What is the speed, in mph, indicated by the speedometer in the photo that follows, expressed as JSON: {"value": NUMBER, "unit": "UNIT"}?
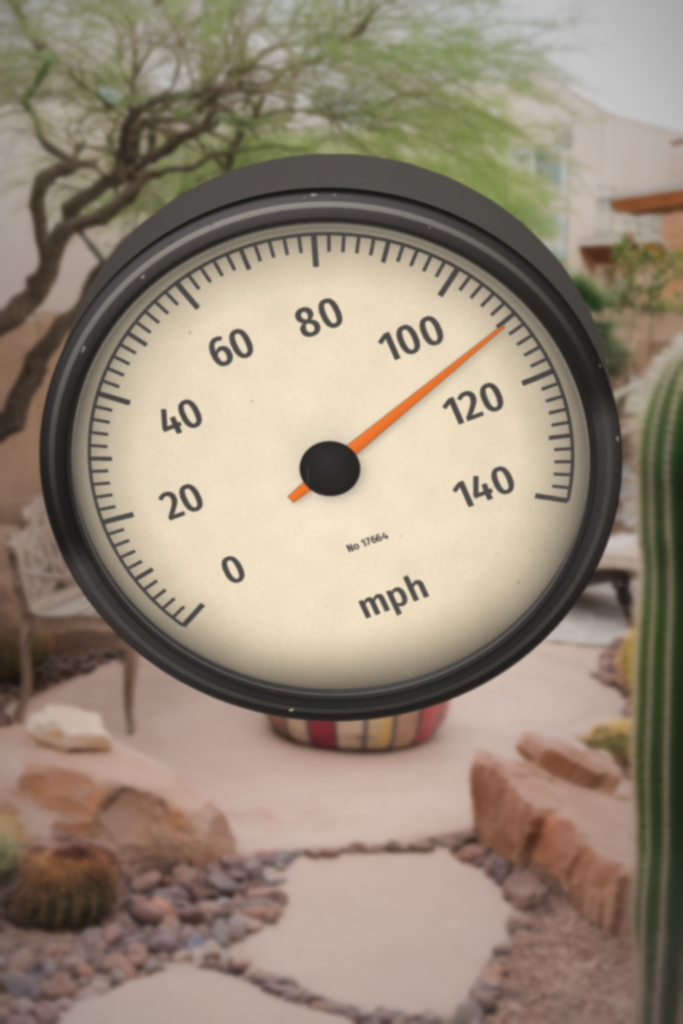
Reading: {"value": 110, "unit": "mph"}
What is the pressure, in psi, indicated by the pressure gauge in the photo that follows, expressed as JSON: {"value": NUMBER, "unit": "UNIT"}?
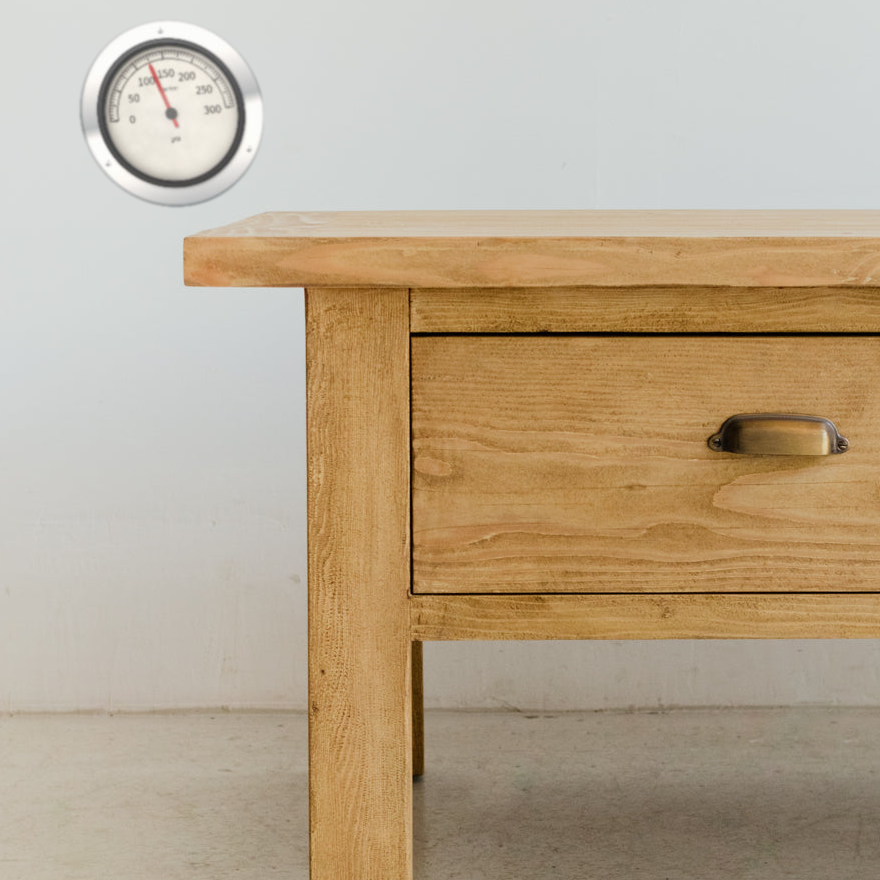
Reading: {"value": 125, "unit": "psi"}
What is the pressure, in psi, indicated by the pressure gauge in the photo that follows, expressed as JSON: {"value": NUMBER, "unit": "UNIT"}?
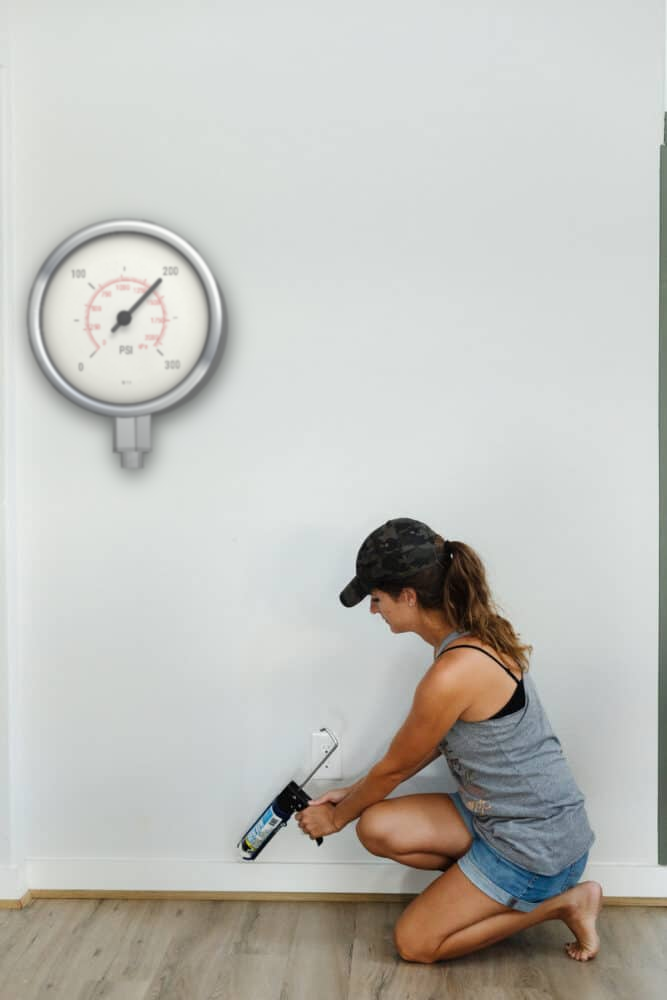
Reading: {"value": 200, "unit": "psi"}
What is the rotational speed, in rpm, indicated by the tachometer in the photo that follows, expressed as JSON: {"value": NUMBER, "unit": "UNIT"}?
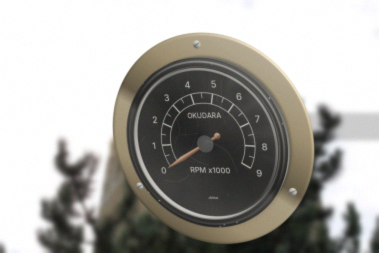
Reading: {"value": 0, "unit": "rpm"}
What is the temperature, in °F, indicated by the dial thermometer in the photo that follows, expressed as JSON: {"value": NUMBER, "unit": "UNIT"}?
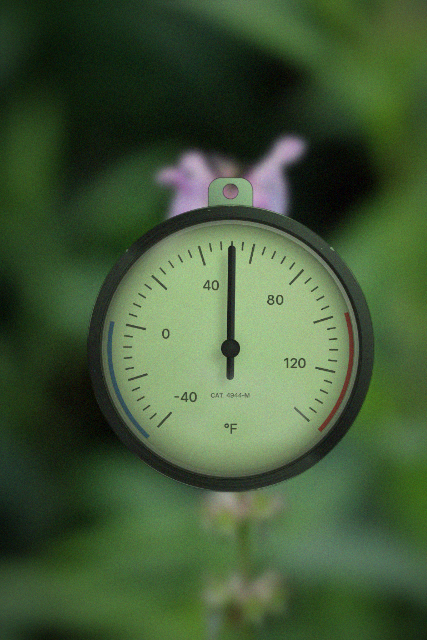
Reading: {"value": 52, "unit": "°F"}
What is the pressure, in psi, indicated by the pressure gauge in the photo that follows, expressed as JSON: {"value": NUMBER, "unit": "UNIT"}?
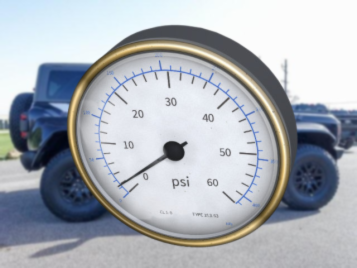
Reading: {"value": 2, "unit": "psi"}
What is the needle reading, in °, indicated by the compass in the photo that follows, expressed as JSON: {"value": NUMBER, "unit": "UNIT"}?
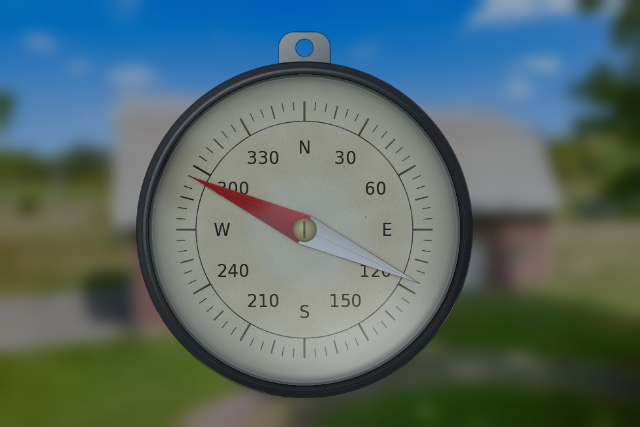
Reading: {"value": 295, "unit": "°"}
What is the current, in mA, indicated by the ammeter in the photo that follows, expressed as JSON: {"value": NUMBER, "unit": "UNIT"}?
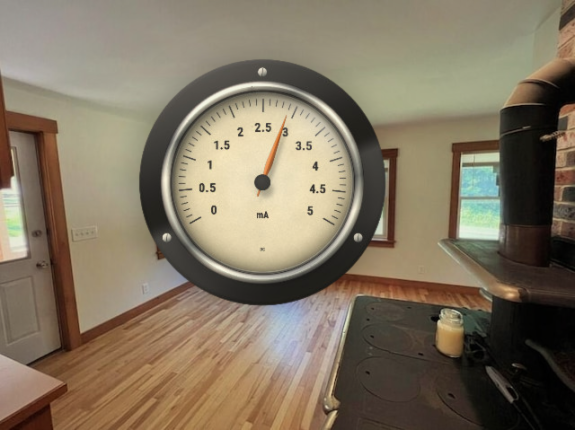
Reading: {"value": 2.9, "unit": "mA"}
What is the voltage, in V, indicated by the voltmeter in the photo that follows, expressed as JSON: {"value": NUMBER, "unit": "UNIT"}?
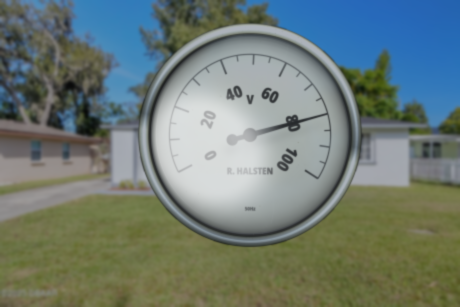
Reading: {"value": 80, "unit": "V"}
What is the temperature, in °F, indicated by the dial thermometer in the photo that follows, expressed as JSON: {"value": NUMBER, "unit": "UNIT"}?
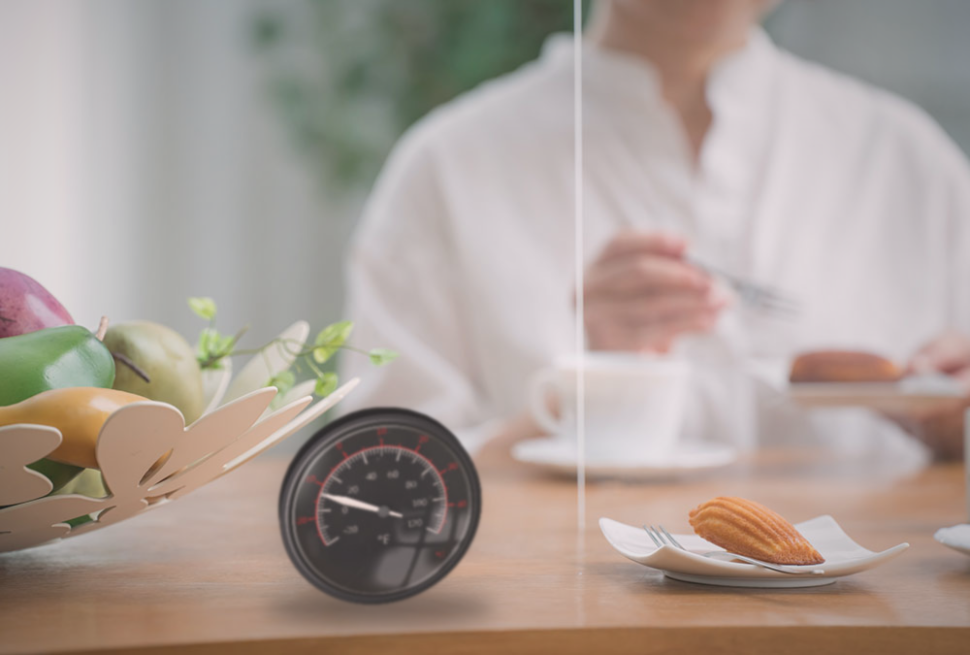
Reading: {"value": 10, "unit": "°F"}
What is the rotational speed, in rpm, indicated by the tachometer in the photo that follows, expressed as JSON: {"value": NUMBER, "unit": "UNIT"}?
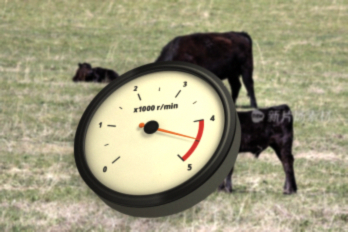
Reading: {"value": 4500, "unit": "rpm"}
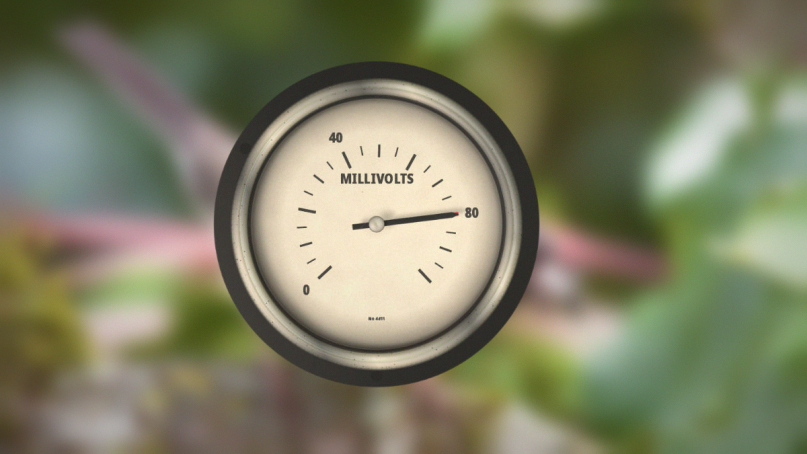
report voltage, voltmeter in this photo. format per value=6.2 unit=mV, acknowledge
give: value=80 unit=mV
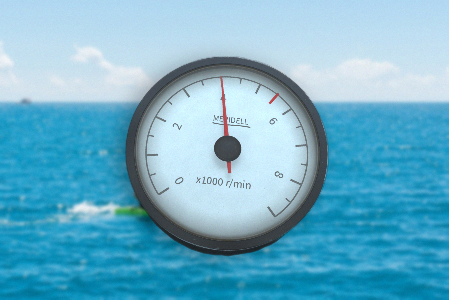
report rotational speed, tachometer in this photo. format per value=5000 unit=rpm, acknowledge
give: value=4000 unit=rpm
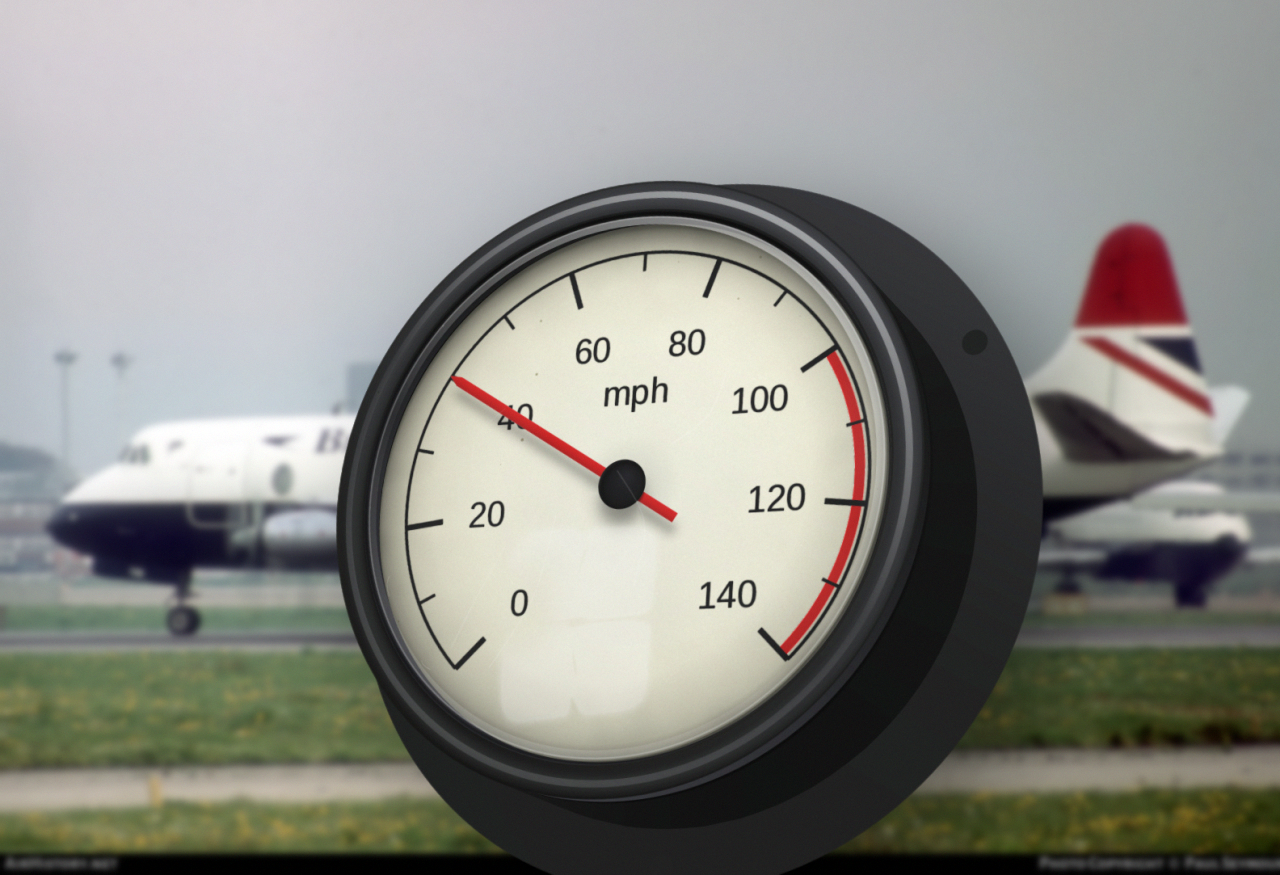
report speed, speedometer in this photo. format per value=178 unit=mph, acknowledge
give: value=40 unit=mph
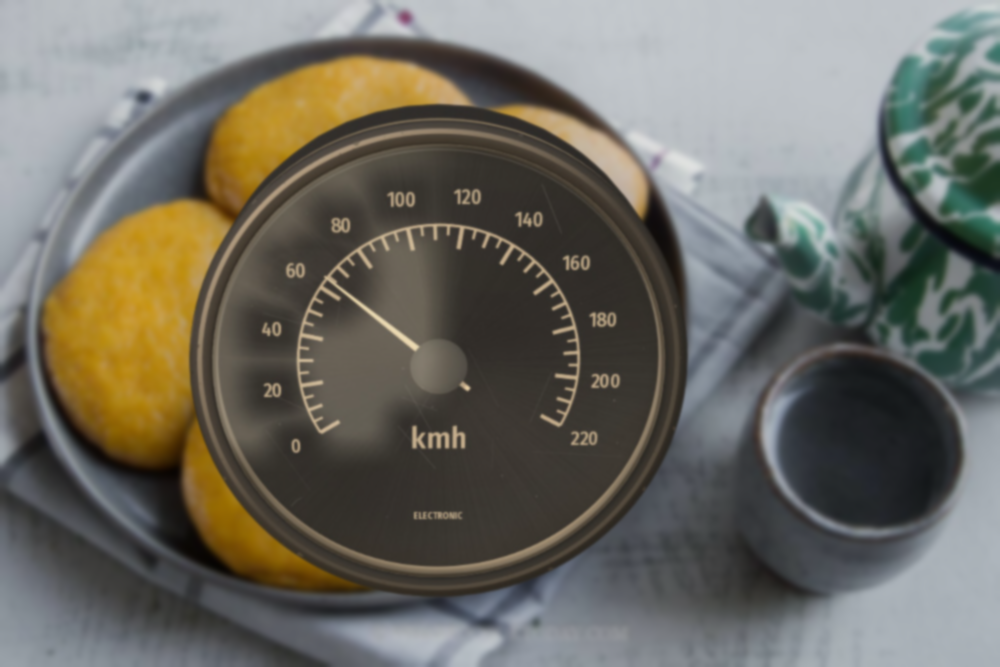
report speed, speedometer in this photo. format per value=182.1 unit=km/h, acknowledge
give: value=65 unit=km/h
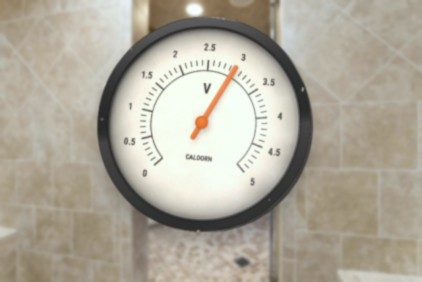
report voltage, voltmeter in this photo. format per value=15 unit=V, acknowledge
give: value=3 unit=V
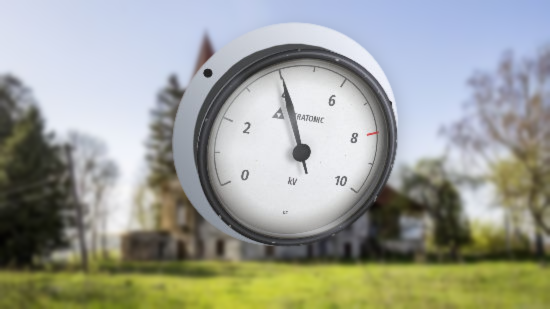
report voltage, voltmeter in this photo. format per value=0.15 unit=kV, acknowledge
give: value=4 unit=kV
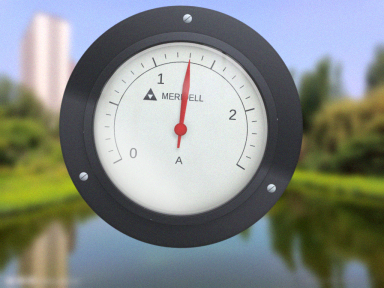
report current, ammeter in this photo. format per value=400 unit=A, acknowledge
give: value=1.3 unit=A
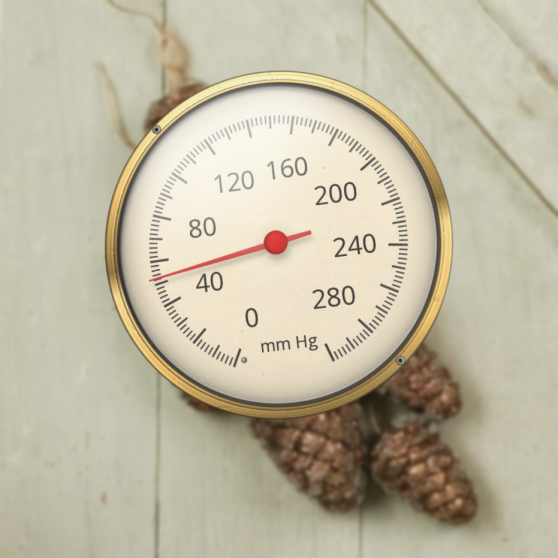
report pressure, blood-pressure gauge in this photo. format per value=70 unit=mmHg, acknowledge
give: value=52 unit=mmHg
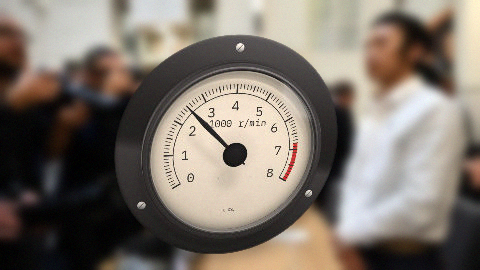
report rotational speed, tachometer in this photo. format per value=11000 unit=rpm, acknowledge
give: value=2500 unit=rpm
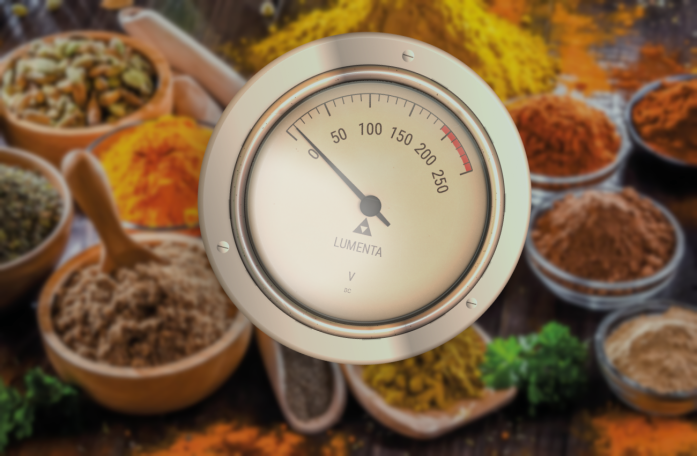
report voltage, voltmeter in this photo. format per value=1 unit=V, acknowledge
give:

**Instructions for the task:**
List every line above that contains the string "speed", copying each one in full.

**Written response:**
What is the speed, in mph, indicated by the speedometer in the photo that follows, expressed as JSON: {"value": NUMBER, "unit": "UNIT"}?
What is the rotational speed, in rpm, indicated by the tachometer in the photo that follows, expressed as JSON: {"value": NUMBER, "unit": "UNIT"}?
What is the rotational speed, in rpm, indicated by the tachometer in the photo that follows, expressed as JSON: {"value": NUMBER, "unit": "UNIT"}?
report rotational speed, tachometer in this photo. format per value=5000 unit=rpm, acknowledge
report speed, speedometer in this photo. format per value=178 unit=mph, acknowledge
report speed, speedometer in this photo. format per value=182.1 unit=km/h, acknowledge
report rotational speed, tachometer in this photo. format per value=11000 unit=rpm, acknowledge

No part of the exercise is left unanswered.